Staff at the restaurant would not comment when contacted Monday. But the company got into the act on Twitter with a post that said: “9:00 pm – Switch off computer. 10:00 pm – 120 messages on work WhatsApp group telling you to ‘check Twitter now.'”

The interview has also led students at the University of Huddersfield to call for Prince Andrew to resign as chancellor. The student union has already won support for a motion that says students “should not be represented by a man with ties to organized child sexual exploitation and assault.” University officials gave the Prince their full backing Monday.

There’s also growing pressure on Prince Andrew to testify under oath about his relationship with Mr. Epstein and Ms. Maxwell, the daughter of British publisher Robert Maxwell, who died in 1991. Mr. Epstein died in his jail cell last summer while awaiting trial on charges of sex trafficking dozens of underaged girls at his homes in New York, Florida and the U.S. Virgin Islands. Ms. Maxwell is under police investigation for allegedly grooming girls.
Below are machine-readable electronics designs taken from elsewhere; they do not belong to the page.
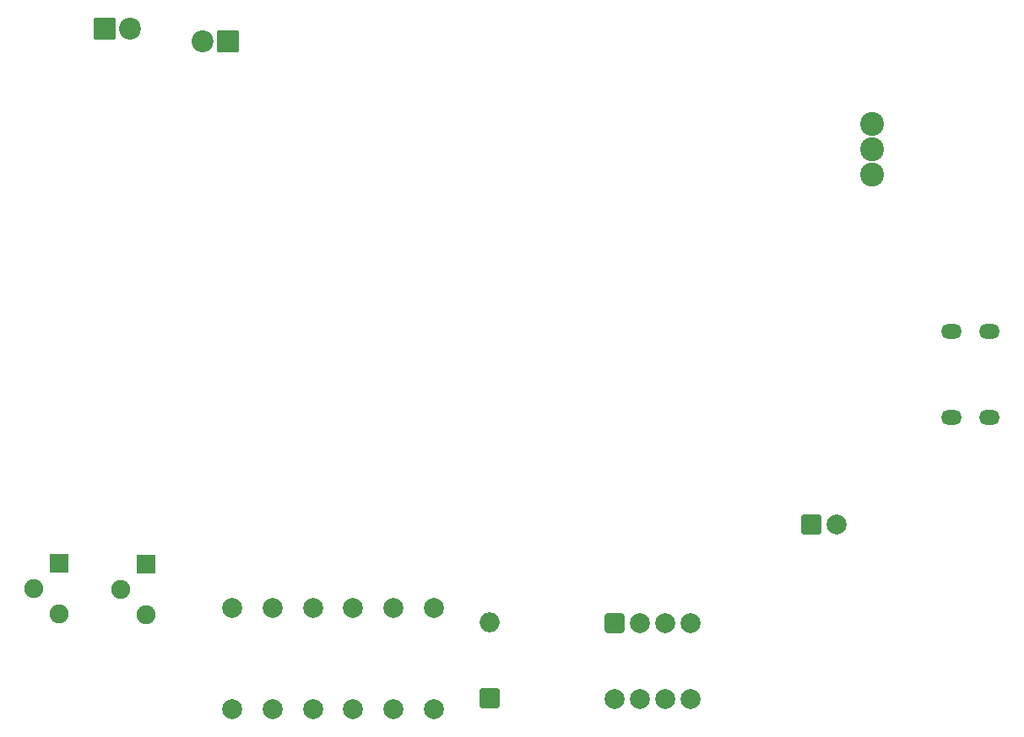
<source format=gbr>
%TF.GenerationSoftware,KiCad,Pcbnew,9.0.6*%
%TF.CreationDate,2026-01-09T14:19:34+01:00*%
%TF.ProjectId,Alligator,416c6c69-6761-4746-9f72-2e6b69636164,rev?*%
%TF.SameCoordinates,Original*%
%TF.FileFunction,Soldermask,Top*%
%TF.FilePolarity,Negative*%
%FSLAX46Y46*%
G04 Gerber Fmt 4.6, Leading zero omitted, Abs format (unit mm)*
G04 Created by KiCad (PCBNEW 9.0.6) date 2026-01-09 14:19:34*
%MOMM*%
%LPD*%
G01*
G04 APERTURE LIST*
G04 Aperture macros list*
%AMRoundRect*
0 Rectangle with rounded corners*
0 $1 Rounding radius*
0 $2 $3 $4 $5 $6 $7 $8 $9 X,Y pos of 4 corners*
0 Add a 4 corners polygon primitive as box body*
4,1,4,$2,$3,$4,$5,$6,$7,$8,$9,$2,$3,0*
0 Add four circle primitives for the rounded corners*
1,1,$1+$1,$2,$3*
1,1,$1+$1,$4,$5*
1,1,$1+$1,$6,$7*
1,1,$1+$1,$8,$9*
0 Add four rect primitives between the rounded corners*
20,1,$1+$1,$2,$3,$4,$5,0*
20,1,$1+$1,$4,$5,$6,$7,0*
20,1,$1+$1,$6,$7,$8,$9,0*
20,1,$1+$1,$8,$9,$2,$3,0*%
G04 Aperture macros list end*
%ADD10O,2.100000X1.500000*%
%ADD11RoundRect,0.200000X0.900000X0.900000X-0.900000X0.900000X-0.900000X-0.900000X0.900000X-0.900000X0*%
%ADD12C,2.200000*%
%ADD13RoundRect,0.200000X-0.900000X-0.900000X0.900000X-0.900000X0.900000X0.900000X-0.900000X0.900000X0*%
%ADD14C,2.400000*%
%ADD15RoundRect,0.312500X-0.687500X0.687500X-0.687500X-0.687500X0.687500X-0.687500X0.687500X0.687500X0*%
%ADD16C,2.000000*%
%ADD17RoundRect,0.200000X-0.750000X0.750000X-0.750000X-0.750000X0.750000X-0.750000X0.750000X0.750000X0*%
%ADD18C,1.900000*%
%ADD19RoundRect,0.200000X0.800000X-0.800000X0.800000X0.800000X-0.800000X0.800000X-0.800000X-0.800000X0*%
%ADD20O,2.000000X2.000000*%
%ADD21RoundRect,0.200000X-0.800000X-0.800000X0.800000X-0.800000X0.800000X0.800000X-0.800000X0.800000X0*%
G04 APERTURE END LIST*
D10*
%TO.C,REF\u002A\u002A*%
X201380000Y-85730000D03*
X205180000Y-85730000D03*
X201380000Y-94370000D03*
X205180000Y-94370000D03*
%TD*%
D11*
%TO.C,D2*%
X128800000Y-56600000D03*
D12*
X126260000Y-56600000D03*
%TD*%
D13*
%TO.C,D1*%
X116460000Y-55300000D03*
D12*
X119000000Y-55300000D03*
%TD*%
D14*
%TO.C,S1*%
X193400000Y-64900000D03*
X193400000Y-67440000D03*
X193400000Y-69980000D03*
%TD*%
D15*
%TO.C,U1*%
X167600000Y-115000000D03*
D16*
X170140000Y-115000000D03*
X172680000Y-115000000D03*
X175220000Y-115000000D03*
X175220000Y-122620000D03*
X172680000Y-122620000D03*
X170140000Y-122620000D03*
X167600000Y-122620000D03*
%TD*%
D17*
%TO.C,Q2*%
X120600000Y-109100000D03*
D18*
X118060000Y-111640000D03*
X120600000Y-114180000D03*
%TD*%
D16*
%TO.C,R3*%
X149450000Y-123660000D03*
X149450000Y-113500000D03*
%TD*%
%TO.C,R6*%
X137300000Y-123660000D03*
X137300000Y-113500000D03*
%TD*%
%TO.C,R8*%
X129200000Y-123660000D03*
X129200000Y-113500000D03*
%TD*%
D17*
%TO.C,Q1*%
X111857615Y-109000000D03*
D18*
X109317615Y-111540000D03*
X111857615Y-114080000D03*
%TD*%
D19*
%TO.C,D3*%
X155000000Y-122520000D03*
D20*
X155000000Y-114900000D03*
%TD*%
D16*
%TO.C,R5*%
X141350000Y-123660000D03*
X141350000Y-113500000D03*
%TD*%
%TO.C,R4*%
X145400000Y-123660000D03*
X145400000Y-113500000D03*
%TD*%
%TO.C,R7*%
X133250000Y-123660000D03*
X133250000Y-113500000D03*
%TD*%
D21*
%TO.C,C1*%
X187300000Y-105100000D03*
D16*
X189800000Y-105100000D03*
%TD*%
M02*

</source>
On Saturday, Prince Andrew said he’d met Mr. Epstein through Ms. Maxwell, having known her for years.

Spencer Kulvin, a U.S. lawyer who represents some of Mr. Epstein’s alleged victims, said the Prince should come forward to help the investigation. "I don’t think there’s any way that a man who’s been to all three of Mr. Epstein’s homes could avoid seeing what was going on in those homes, with people going in and out and young girls being shuttled in and out of those homes,” Mr. Kulvin told the BBC.

Prince Andrew said during the interview that he was “like everybody else” and would have to take legal advice first. “In the right circumstances, yes I would [testify] because I think there’s just as much closure for me as there is for everybody else, and undoubtedly some very strange and unpleasant activities have been going on,” he added.